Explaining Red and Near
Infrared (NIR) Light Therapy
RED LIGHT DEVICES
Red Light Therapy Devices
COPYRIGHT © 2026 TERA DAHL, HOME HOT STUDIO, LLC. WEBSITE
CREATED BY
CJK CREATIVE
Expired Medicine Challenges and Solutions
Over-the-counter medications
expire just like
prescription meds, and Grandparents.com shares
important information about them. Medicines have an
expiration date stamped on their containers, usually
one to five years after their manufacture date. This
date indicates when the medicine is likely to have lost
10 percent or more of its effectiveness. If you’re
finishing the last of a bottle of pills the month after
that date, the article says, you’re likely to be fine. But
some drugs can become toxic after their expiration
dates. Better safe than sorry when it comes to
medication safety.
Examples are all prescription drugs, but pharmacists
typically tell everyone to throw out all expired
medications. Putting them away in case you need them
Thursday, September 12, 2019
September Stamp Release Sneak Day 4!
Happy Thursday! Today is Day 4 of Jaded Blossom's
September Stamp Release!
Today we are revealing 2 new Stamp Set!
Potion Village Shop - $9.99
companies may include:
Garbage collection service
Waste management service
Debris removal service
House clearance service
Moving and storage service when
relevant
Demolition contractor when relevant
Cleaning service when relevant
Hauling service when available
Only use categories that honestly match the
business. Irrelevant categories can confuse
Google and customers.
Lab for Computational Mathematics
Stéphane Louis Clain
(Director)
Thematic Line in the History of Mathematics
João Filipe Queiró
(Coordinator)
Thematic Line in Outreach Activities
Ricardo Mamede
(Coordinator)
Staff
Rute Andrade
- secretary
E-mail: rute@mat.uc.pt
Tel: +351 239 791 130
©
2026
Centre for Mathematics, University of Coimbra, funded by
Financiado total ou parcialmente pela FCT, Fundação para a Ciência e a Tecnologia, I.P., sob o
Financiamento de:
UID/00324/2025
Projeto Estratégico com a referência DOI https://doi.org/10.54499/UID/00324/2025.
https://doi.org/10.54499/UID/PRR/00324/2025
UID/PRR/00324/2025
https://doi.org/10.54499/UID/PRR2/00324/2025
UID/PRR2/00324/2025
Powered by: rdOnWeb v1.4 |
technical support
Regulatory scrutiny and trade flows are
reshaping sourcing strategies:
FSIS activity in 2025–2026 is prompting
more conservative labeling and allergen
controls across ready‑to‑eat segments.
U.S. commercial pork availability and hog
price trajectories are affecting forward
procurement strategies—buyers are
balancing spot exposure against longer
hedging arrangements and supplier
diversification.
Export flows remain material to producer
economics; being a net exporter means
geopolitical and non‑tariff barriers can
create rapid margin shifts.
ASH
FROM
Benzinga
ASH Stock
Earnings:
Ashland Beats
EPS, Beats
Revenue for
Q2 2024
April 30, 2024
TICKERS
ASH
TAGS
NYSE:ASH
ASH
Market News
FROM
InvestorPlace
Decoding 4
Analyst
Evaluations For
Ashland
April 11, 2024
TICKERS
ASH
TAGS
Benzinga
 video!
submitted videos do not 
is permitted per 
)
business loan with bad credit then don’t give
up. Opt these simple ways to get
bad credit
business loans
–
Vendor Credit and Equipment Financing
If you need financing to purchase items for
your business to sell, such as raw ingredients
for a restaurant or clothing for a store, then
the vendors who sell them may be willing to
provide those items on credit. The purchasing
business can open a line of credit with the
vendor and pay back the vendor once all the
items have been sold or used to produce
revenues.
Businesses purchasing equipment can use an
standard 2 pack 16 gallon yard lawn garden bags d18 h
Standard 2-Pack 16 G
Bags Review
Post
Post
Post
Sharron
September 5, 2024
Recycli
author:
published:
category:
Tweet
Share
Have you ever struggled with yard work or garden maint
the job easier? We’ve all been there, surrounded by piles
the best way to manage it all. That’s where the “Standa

•••

* **EXERCISE OBJECTIVE**: Repeat exactly the lines from the line containing "InvestorPlace" through the last line of the records above, including both, and nothing else.

* **EXERCISE ANSWER**:
InvestorPlace
Decoding 4
Analyst
Evaluations For
Ashland
April 11, 2024
TICKERS
ASH
TAGS
Benzinga
 video!
submitted videos do not 
is permitted per 
)
business loan with bad credit then don’t give
up. Opt these simple ways to get
bad credit
business loans
–
Vendor Credit and Equipment Financing
If you need financing to purchase items for
your business to sell, such as raw ingredients
for a restaurant or clothing for a store, then
the vendors who sell them may be willing to
provide those items on credit. The purchasing
business can open a line of credit with the
vendor and pay back the vendor once all the
items have been sold or used to produce
revenues.
Businesses purchasing equipment can use an
standard 2 pack 16 gallon yard lawn garden bags d18 h
Standard 2-Pack 16 G
Bags Review
Post
Post
Post
Sharron
September 5, 2024
Recycli
author:
published:
category:
Tweet
Share
Have you ever struggled with yard work or garden maint
the job easier? We’ve all been there, surrounded by piles
the best way to manage it all. That’s where the “Standa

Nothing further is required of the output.